# [Required work]
Write out every line of text in the rows below, word for word, and leave out the pictures.

# [Source material]

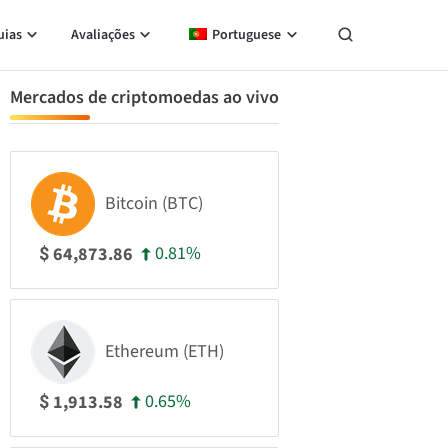
uias
Avaliações
Portuguese
Mercados de criptomoedas ao vivo
Bitcoin (BTC)
0.81%
64,873.86
$
Ethereum (ETH)
0.65%
1,913.58
$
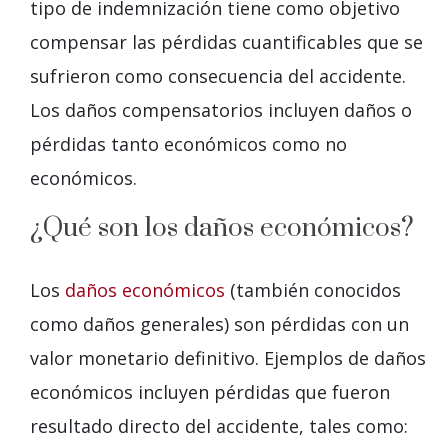
tipo de indemnización tiene como objetivo
compensar las pérdidas cuantificables que se
sufrieron como consecuencia del accidente.
Los daños compensatorios incluyen daños o
pérdidas tanto económicos como no
económicos.
¿Qué son los daños económicos?
Los
daños económicos
(también conocidos
como daños generales) son pérdidas con un
valor monetario definitivo. Ejemplos de daños
económicos incluyen pérdidas que fueron
resultado directo del accidente, tales como:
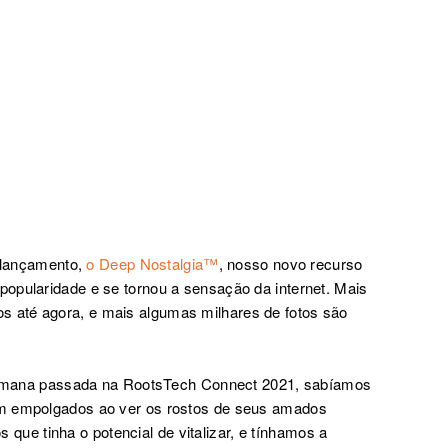
lançamento,
o Deep Nostalgia™
, nosso novo recurso
popularidade e se tornou a sensação da internet. Mais
s até agora, e mais algumas milhares de fotos são
ana passada na RootsTech Connect 2021
,
sabíamos
am empolgados ao ver os rostos de seus amados
s que
tinha o potencial de vitalizar,
e tínhamos a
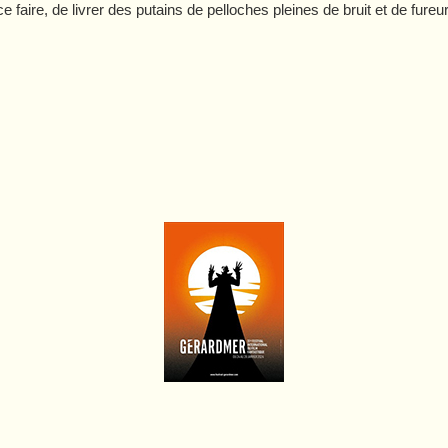
e faire, de livrer des putains de pelloches pleines de bruit et de fureu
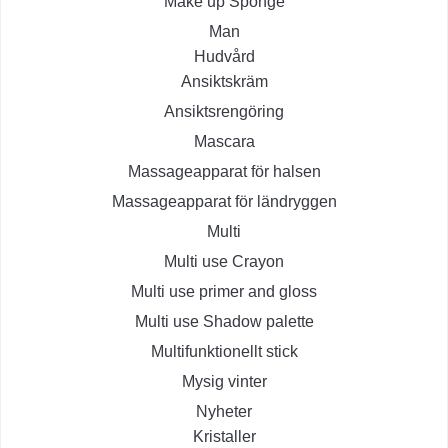
Make up Sponge
Man
Hudvård
Ansiktskräm
Ansiktsrengöring
Mascara
Massageapparat för halsen
Massageapparat för ländryggen
Multi
Multi use Crayon
Multi use primer and gloss
Multi use Shadow palette
Multifunktionellt stick
Mysig vinter
Nyheter
Kristaller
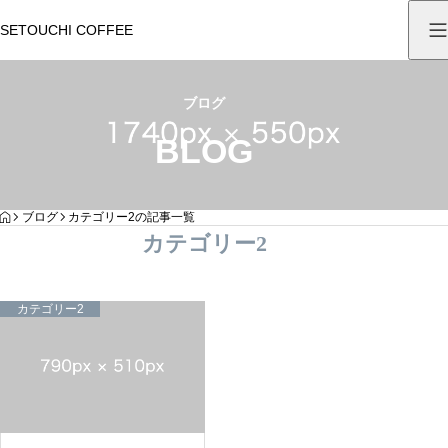
SETOUCHI COFFEE
ブログ
BLOG
HOME
ブログ
カテゴリー2の記事一覧
カテゴリー2
カテゴリー2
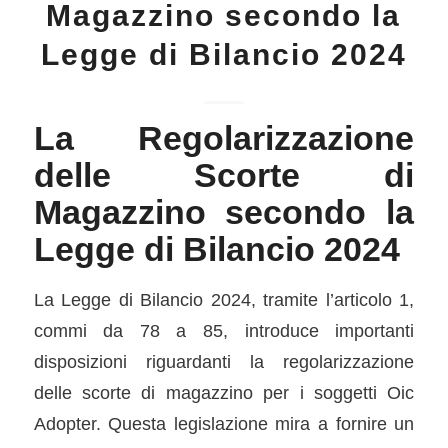
Magazzino secondo la
Legge di Bilancio 2024
La Regolarizzazione
delle Scorte di
Magazzino secondo la
Legge di Bilancio 2024
La Legge di Bilancio 2024, tramite l’articolo 1,
commi da 78 a 85, introduce importanti
disposizioni riguardanti la regolarizzazione
delle scorte di magazzino per i soggetti Oic
Adopter. Questa legislazione mira a fornire un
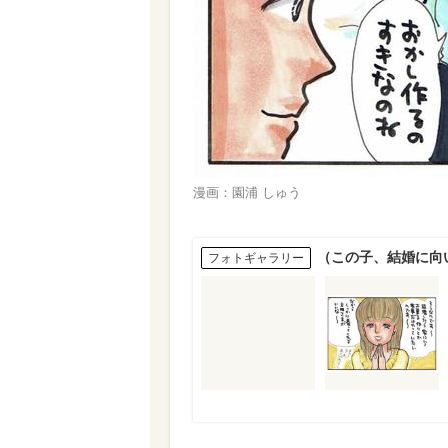
漫画：園浦 しゅう
（この子、結婚に向
フォトギャラリー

# [Output for this task]
uias
Avaliações
Portuguese
Mercados de criptomoedas ao vivo
Bitcoin (BTC)
0.81%
64,873.86
$
Ethereum (ETH)
0.65%
1,913.58
$
tipo de indemnización tiene como objetivo
compensar las pérdidas cuantificables que se
sufrieron como consecuencia del accidente.
Los daños compensatorios incluyen daños o
pérdidas tanto económicos como no
económicos.
¿Qué son los daños económicos?
Los
daños económicos
(también conocidos
como daños generales) son pérdidas con un
valor monetario definitivo. Ejemplos de daños
económicos incluyen pérdidas que fueron
resultado directo del accidente, tales como:
lançamento,
o Deep Nostalgia™
, nosso novo recurso
popularidade e se tornou a sensação da internet. Mais
s até agora, e mais algumas milhares de fotos são
ana passada na RootsTech Connect 2021
,
sabíamos
am empolgados ao ver os rostos de seus amados
s que
tinha o potencial de vitalizar,
e tínhamos a
e faire, de livrer des putains de pelloches pleines de bruit et de fureu
Make up Sponge
Man
Hudvård
Ansiktskräm
Ansiktsrengöring
Mascara
Massageapparat för halsen
Massageapparat för ländryggen
Multi
Multi use Crayon
Multi use primer and gloss
Multi use Shadow palette
Multifunktionellt stick
Mysig vinter
Nyheter
Kristaller
SETOUCHI COFFEE
ブログ
BLOG
HOME
ブログ
カテゴリー2の記事一覧
カテゴリー2
カテゴリー2
Magazzino secondo la
Legge di Bilancio 2024
La Regolarizzazione
delle Scorte di
Magazzino secondo la
Legge di Bilancio 2024
La Legge di Bilancio 2024, tramite l’articolo 1,
commi da 78 a 85, introduce importanti
disposizioni riguardanti la regolarizzazione
delle scorte di magazzino per i soggetti Oic
Adopter. Questa legislazione mira a fornire un
漫画：園浦 しゅう
（この子、結婚に向
フォトギャラリー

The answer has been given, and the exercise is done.